Thursday, January 30, 2014

WHO will say if a thing is a big deal?

In organizations, if I may call it, there are really people who call the shots.  We call them CEO, the leader, the Big Boss, or the Boss.  Whether we admit it or not, even in peers or circle of friends, there are really particular people in these circles who call the shots.  Where shall we go or not go?  Which out-of-town places will it be the next time around?  Shall we ignore this person or not?  Shall we make friends with this particular group of people or not?  Now, I’ll go specifically to this question: is this situation, event, social dynamics big deal or not?  The answers to these questions normally lie on a person that is unofficially their leader.

 

Is this wrong per se?  I feel that I am not in authority to answer that question in a larger picture.  However, what I know is that it is normal for some people to be blessed with charisma and leadership qualities that will make even their very own friends follow them.  This is a gift actually, hence the word “charisma”.  Having that gift of calling the shots do wonders, unite organizations, and even bind families to organize family or clan reunions.  Well, by personal implication, it is not wrong per se.  The problem lies when certain people intentionally or unintentionally began to feel they have the monopoly on what is a big deal or not.     

 

A theology professor once shared to me a situation in which man has an ability to put a positive impression of his own self when he did a certain act, and a negative impression if other people did that very same act.  For example, we see ourselves as a competitive person as manifested in certain actions, but if another person manifested those same actions, we, for some reason, consider that person as a sore loser or too proud to affect defeat or other terms.  This is similar on what we are trying to mention: we tend to make what we feel and our negative reaction as big deal, and yet consider other’s rationale of their own negative reaction as just being either “sensitive” or “just a SMALL thing”.  THIS, by the way, is still not wrong per se.  There are really people who were trained either by experience or by education to view things almost clearly that they have the credibility in specific areas, including certain life experiences.  Now, here is the negative tendency will come in: if these people already consider themselves, either intentionally or unintentionally, as that proverbial authority and others are just proverbial small timers.  When that happens, it is PRIDE. Plain and simple.  And pride goes before destruction, as the Bible says. 

 

However, we must understand that we must not use imprecatory statement or prayer on people who act this way.  Instead, as Christians, we must pray for these people…and our own selves as well.
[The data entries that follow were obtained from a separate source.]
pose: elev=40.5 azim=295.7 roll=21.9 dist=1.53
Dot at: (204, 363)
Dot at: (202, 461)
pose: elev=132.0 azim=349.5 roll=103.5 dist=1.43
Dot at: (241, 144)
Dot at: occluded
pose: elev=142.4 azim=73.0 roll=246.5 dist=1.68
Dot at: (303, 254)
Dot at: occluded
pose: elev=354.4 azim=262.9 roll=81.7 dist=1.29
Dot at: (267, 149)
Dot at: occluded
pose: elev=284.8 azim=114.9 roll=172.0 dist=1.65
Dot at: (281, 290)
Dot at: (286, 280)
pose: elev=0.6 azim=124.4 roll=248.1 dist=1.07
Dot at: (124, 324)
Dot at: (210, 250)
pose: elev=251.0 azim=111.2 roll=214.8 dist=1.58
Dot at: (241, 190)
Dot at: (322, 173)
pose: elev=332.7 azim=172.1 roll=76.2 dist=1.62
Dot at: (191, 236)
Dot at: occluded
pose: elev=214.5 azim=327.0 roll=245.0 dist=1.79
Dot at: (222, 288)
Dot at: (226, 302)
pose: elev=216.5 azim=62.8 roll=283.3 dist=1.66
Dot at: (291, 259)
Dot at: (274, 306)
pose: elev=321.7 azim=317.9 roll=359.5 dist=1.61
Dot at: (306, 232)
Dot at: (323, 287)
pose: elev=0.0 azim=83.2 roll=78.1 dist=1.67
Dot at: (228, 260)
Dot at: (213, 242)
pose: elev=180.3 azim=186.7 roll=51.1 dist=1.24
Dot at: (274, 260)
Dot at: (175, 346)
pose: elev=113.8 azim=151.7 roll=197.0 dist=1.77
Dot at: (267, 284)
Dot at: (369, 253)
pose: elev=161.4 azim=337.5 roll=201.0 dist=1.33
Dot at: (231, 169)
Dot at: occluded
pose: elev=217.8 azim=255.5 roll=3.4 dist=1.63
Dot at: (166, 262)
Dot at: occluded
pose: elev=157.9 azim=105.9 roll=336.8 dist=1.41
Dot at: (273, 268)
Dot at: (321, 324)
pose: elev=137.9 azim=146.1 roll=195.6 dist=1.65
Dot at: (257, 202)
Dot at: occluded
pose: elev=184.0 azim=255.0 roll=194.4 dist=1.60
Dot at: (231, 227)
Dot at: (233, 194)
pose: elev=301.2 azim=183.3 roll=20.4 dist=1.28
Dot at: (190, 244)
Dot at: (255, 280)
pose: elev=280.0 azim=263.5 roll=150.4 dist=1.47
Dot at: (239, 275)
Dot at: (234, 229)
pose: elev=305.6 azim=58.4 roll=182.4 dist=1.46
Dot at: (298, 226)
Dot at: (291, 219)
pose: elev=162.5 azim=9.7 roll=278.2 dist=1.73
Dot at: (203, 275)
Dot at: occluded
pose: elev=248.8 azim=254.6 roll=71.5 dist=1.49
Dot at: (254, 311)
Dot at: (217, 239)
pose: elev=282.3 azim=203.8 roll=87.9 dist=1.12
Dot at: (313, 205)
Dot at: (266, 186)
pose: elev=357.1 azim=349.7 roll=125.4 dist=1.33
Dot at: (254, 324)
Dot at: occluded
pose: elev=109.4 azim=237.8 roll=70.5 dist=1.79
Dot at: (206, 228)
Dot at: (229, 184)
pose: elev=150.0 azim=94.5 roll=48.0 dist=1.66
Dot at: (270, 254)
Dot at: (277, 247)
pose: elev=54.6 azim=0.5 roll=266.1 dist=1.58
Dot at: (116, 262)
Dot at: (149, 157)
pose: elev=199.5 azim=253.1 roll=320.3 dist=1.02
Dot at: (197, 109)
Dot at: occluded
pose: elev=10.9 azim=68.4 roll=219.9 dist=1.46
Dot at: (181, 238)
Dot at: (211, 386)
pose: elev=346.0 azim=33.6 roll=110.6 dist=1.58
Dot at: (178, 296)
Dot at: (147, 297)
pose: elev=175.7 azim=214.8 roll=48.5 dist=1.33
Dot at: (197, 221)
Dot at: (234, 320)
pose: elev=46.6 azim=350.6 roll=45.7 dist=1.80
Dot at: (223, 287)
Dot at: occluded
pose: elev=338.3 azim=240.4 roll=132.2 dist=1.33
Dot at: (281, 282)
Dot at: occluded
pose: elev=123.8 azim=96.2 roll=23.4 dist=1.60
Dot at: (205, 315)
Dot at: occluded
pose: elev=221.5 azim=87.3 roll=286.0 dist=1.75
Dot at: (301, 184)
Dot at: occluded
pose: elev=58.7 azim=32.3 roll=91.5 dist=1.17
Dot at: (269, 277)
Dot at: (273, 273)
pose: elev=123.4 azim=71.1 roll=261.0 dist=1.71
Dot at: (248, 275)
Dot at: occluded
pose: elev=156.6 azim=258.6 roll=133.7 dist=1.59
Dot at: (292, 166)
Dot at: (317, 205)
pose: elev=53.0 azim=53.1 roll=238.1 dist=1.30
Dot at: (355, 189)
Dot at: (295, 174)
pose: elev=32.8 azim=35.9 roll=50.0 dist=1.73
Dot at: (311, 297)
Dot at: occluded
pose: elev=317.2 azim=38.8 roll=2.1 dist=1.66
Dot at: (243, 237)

Why include our own selves?  Maybe what they said is indeed a big deal, and we are saying are really just petty things.  And circumstances and events will prove these things whether it is your words or his.  If it is them, it’s up to them if they will remain in their stubbornness or finally realize things.  If it is you, we must raise our hands in surrender and say, “we’re wrong”.  In addition, this is easier said than done, but a good reminder: these things must be mentioned when you are deadlocked in this situation.  However, this must be done with respect, regardless if he is your boss, your mother or father, your big sibling, or of the same level. 

 

One’s “big deal” will only be considered a “big deal” when God’s Word (through the Bible), the events, and circumstances that God had given are crying out loud, saying, “it is a big deal”.  When it’s not yet happening, let us just sit back and relax, and do the things that we ought to do as a responsible human being. 

 

Besides, making a big deal out of those people who feel they have the say which one is a big deal makes you a person trying to make a big deal out of those people who feel they have the say which is a big deal.  You’re borderline pathetic if you stick too much on that.